WORK TO BE COMPLETED → Your answer should consist of each line from the data below that contains "управления".

DATA FOR ANALYSIS →

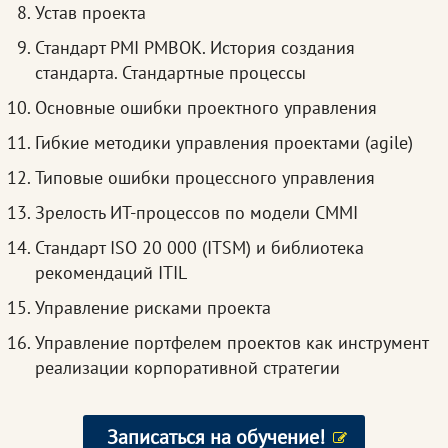
Устав проекта
Стандарт PMI PMBOK. История создания
стандарта. Стандартные процессы
Основные ошибки проектного управления
Гибкие методики управления проектами (agile)
Типовые ошибки процессного управления
Зрелость ИТ-процессов по модели CMMI
Стандарт ISO 20 000 (ITSM) и библиотека
рекомендаций ITIL
Управление рисками проекта
Управление портфелем проектов как инструмент
реализации корпоративной стратегии
Записаться на обучение!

TASK RESULT →
Основные ошибки проектного управления
Гибкие методики управления проектами (agile)
Типовые ошибки процессного управления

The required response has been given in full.